Le proprietà antibatteriche dell’albume

Le uova degli uccelli sono strutture molto complesse che garantiscono lo sviluppo autonomo di un embrione al di fuori del corpo della madre. Contengono nutrienti e molecole bioattive, ma anche un sofisticato sistema per proteggere l’embrione in via di sviluppo contro le aggressioni microbiche.

Il tuorlo d’uovo, ricco di varie sostanze nutrienti e altamente sensibili alle contaminazioni batteriche, è circondato dalla membrana vitellina, dall’albume e dal guscio, che giocano ruoli chiave nella protezione dell’uovo stesso.
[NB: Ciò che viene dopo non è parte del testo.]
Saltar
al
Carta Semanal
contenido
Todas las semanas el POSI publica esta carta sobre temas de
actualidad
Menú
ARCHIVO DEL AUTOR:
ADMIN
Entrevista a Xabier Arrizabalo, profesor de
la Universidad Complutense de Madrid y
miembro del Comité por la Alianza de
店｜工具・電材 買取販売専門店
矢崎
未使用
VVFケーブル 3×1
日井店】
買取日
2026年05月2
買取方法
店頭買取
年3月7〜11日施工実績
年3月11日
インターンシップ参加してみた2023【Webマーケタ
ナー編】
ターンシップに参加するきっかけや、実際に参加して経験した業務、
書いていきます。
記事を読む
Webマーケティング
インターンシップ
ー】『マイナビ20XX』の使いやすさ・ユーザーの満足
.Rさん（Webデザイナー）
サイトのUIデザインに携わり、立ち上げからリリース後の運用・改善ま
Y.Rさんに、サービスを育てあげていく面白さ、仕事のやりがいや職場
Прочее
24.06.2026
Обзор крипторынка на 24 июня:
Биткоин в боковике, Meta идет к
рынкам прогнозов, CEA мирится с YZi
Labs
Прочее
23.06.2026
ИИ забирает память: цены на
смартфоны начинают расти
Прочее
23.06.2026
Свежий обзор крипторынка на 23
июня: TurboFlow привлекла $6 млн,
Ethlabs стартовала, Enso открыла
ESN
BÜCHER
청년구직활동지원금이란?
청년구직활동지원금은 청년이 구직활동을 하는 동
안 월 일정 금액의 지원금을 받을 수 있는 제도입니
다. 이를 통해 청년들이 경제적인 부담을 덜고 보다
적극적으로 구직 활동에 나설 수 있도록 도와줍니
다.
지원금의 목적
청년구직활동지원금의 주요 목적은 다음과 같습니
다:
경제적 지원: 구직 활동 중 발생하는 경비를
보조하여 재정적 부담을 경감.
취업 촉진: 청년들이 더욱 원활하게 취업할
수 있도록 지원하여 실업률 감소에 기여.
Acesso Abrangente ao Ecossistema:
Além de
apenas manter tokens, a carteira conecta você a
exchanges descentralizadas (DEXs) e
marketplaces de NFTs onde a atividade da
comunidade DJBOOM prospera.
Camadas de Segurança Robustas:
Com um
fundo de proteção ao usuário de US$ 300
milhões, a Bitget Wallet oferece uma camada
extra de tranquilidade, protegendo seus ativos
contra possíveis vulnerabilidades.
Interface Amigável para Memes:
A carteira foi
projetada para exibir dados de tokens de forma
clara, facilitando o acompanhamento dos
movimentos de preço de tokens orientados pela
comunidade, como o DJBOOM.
L’albume fornisce un importante contributo per proteggere le uova dalla contaminazione batterica. La temperatura, diverse proteine antimicrobiche (le più note sono il lisozima e l’ovotransferrina), il pH (7,6 il livello normale che dopo lo stoccaggio può arrivare a 9,5) e la viscosità dell’albume, sono fattori importanti per la lotta contro la contaminazione batterica. La presenza della funzione antibatterica è cruciale durante lo sviluppo embrionale.

Negli albumi, la modifica di alcuni di questi parametri, può essere osservati durante la fase di conservazione e incubazione dell’uovo. Durante l’incubazione la parte interna del guscio è disciolta, e rilascia calcio a favore dell’embrione, il pH dell’albume varia durante l’incubazione e vi è una alterazione dell’attività dellisozima.

Nel corso di uno studio è stata analizzata la modifica del potenziale antibatterico dell’albume delle uova fecondate durante la prima metà di incubazione, utilizzando uova non fecondate come parametro di controllo. Le proprietà antibatteriche delle proteine del bianco dell’uovo sono state valutate in relazione a Listeria monocytogenes, Staphylococcus aureus, Streptococcus uberis, Escherichia coli e Salmonella enteritidis.

Alle stesse concentrazioni di proteine, sono stati osservati simili attività contro i batteri Gram-positivi da parte delle proteine dell’albume provenienti sia dalle uova fecondate che dalle uova non fecondate. Nel corso del periodo di incubazionem in entrambi i gruppi è stato stimato un calo di questa attività antibatterica. L’attività antibatterica delle proteine del bianco d’uovo è diminuita progressivamente durante la prima metà del periodo di incubazione, a causa dall’alterazione di specifiche proteine antimicrobiche. Nelle uova fecondate questo apparente declino può essere in parte compensato dall’aumento della concentrazione delle proteine del bianco d’uovo.

Il potenziale antibatterico dell’albume dell’uovo è molto efficace durante le prime fasi dello sviluppo embrionale; la sua alterazione durante l’incubazione suggerisce tuttavia che le strutture extra-embrionali potrebbero progressivamente garantire funzioni protettive.